Instruction - Copy out every line of text in the records below word for word, leaving out the pictures.

= Beginning of Section =

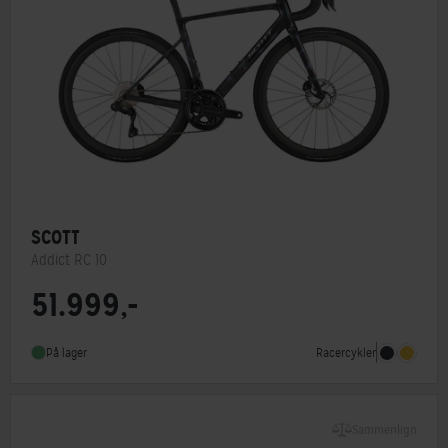
SCOTT
Addict RC 10
51.999,-
Stelmateriale
Carbon
Geargruppe
Shimano Ultegra Di2
Racercykler
På lager
Sammenlign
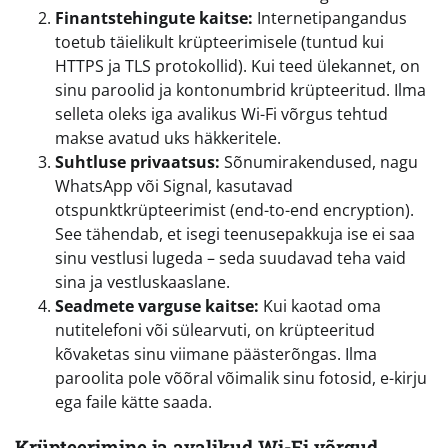
Finantstehingute kaitse:
Internetipangandus
toetub täielikult krüpteerimisele (tuntud kui
HTTPS ja TLS protokollid). Kui teed ülekannet, on
sinu paroolid ja kontonumbrid krüpteeritud. Ilma
selleta oleks iga avalikus Wi-Fi võrgus tehtud
makse avatud uks häkkeritele.
Suhtluse privaatsus:
Sõnumirakendused, nagu
WhatsApp või Signal, kasutavad
otspunktkrüpteerimist (end-to-end encryption).
See tähendab, et isegi teenusepakkuja ise ei saa
sinu vestlusi lugeda – seda suudavad teha vaid
sina ja vestluskaaslane.
Seadmete varguse kaitse:
Kui kaotad oma
nutitelefoni või sülearvuti, on krüpteeritud
kõvaketas sinu viimane päästerõngas. Ilma
paroolita pole võõral võimalik sinu fotosid, e-kirju
ega faile kätte saada.
Krüpteerimine ja avalikud Wi-Fi võrgud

= End of Section =

Final answer -
SCOTT
Addict RC 10
51.999,-
Stelmateriale
Carbon
Geargruppe
Shimano Ultegra Di2
Racercykler
På lager
Sammenlign
Finantstehingute kaitse:
Internetipangandus
toetub täielikult krüpteerimisele (tuntud kui
HTTPS ja TLS protokollid). Kui teed ülekannet, on
sinu paroolid ja kontonumbrid krüpteeritud. Ilma
selleta oleks iga avalikus Wi-Fi võrgus tehtud
makse avatud uks häkkeritele.
Suhtluse privaatsus:
Sõnumirakendused, nagu
WhatsApp või Signal, kasutavad
otspunktkrüpteerimist (end-to-end encryption).
See tähendab, et isegi teenusepakkuja ise ei saa
sinu vestlusi lugeda – seda suudavad teha vaid
sina ja vestluskaaslane.
Seadmete varguse kaitse:
Kui kaotad oma
nutitelefoni või sülearvuti, on krüpteeritud
kõvaketas sinu viimane päästerõngas. Ilma
paroolita pole võõral võimalik sinu fotosid, e-kirju
ega faile kätte saada.
Krüpteerimine ja avalikud Wi-Fi võrgud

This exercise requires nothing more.